5) Halt and reassess all YPFB exploration and production projects (Tomachi, Mayaya, Surubí, Mamoré, and others), as well as other YPFB investment projects that may involve overpricing, since scarce resources should first be allocated to fuel supply for the domestic market. If possible, stop the ongoing certification of reserves—considered biased and non-transparent—and immediately launch a new one to determine the real state of reserves and future hydrocarbon production capacity.

6) Establish immediate negotiations with Petrobras to stabilize contracted gas demand, so as not to harm liquids production and the commercialization of surplus gas at higher prices with other agents in Brazil and Argentina, as has been happening in recent months.

7) Fulfill pending payment obligations with all contractors and operators in Bolivia to ensure continuity of operations and hydrocarbon production, and resolve the situation with Shell caused by breaches of contracts.

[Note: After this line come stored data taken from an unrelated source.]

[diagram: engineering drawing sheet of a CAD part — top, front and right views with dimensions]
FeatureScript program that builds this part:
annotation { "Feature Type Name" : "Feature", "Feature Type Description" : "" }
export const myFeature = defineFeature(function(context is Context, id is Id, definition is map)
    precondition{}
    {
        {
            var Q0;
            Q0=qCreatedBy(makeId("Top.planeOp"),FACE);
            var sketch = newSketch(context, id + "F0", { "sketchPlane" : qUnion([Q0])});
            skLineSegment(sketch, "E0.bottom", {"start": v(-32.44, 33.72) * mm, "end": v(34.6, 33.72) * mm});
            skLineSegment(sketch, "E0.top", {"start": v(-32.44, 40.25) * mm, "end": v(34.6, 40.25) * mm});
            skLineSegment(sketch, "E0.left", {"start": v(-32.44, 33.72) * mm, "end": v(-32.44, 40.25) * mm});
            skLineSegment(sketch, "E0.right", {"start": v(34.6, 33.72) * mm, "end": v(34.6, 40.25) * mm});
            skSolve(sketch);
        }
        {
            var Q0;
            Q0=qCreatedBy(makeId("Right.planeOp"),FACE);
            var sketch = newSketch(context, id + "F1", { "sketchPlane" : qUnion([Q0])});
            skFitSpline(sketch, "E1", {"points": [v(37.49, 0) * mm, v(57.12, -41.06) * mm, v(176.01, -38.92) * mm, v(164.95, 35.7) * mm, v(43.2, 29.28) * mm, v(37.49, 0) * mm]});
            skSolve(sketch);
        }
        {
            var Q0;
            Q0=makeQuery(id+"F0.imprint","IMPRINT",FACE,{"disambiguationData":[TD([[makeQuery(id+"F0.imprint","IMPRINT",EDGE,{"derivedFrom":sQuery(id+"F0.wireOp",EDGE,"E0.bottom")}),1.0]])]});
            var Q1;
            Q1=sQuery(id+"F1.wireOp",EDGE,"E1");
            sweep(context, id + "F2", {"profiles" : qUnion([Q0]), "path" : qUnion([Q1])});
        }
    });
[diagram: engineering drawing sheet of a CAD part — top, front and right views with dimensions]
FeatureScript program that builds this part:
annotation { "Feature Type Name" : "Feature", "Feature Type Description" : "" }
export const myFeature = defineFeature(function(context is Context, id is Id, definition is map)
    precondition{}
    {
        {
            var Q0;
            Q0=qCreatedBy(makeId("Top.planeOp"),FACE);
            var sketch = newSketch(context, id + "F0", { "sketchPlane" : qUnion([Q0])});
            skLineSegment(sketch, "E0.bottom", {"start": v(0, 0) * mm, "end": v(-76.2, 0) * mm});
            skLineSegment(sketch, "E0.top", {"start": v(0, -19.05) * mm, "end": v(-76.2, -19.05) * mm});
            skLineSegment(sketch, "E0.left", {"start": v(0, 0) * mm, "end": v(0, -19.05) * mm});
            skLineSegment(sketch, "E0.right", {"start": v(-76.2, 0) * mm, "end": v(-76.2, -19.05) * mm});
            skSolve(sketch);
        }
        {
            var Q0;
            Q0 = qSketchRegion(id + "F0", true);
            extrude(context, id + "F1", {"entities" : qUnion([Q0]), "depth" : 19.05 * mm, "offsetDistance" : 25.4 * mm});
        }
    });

8) Enact the Incentives Law (“bridge law”), already under consideration in the Chamber of Deputies, so that current operators in Bolivia can adapt their contracts and trigger certain investments within their current contract areas, thus achieving new hydrocarbon production in the next two to four years. New companies will come to invest, but this will require a new Hydrocarbons Law, strong tax adjustments, and probably a change to the Constitution, which will take more time.

9) Immediately begin negotiations with transport agents in neighboring Argentina and Brazil to make transit gas competitive. It is possible to achieve improvements in tariffs across all three countries and reduce or eliminate taxes, which could increase transit gas and possible supply for Bolivia starting in 2028. This is crucial if we do not want to run out of natural gas.

10) Halt biodiesel plant operations until their economic feasibility is assessed in agreement with soybean and soybean oil producers. The restriction on soybean oil exports, intended to reduce diesel imports through biodiesel production in politically driven plants, must undergo economic analysis.

11) Allow ethanol producers to enter the competitive market with imported gasoline. Export parity works in their favor, which should encourage them to sell in the domestic market up to a 12% blend. No higher percentage is possible since the automotive fleet does not allow it.

12) Review operational conditions of the urea plant, which is, in my view, a ticking time bomb, and analyze the feasibility of continuing operations, especially to determine whether operating costs can be covered without subsidized gas. Special request: work with the judiciary to release the political prisoners from the urea plant who are unjustly held.

13) Give immediate attention to contracts and maintenance services of thermoelectric plants, which we know are facing problems. We cannot risk an electricity shortage exploding.

Álvaro Ríos was Bolivia’s Minister of Hydrocarbons and is currently managing partner at Gas Energy Latin America.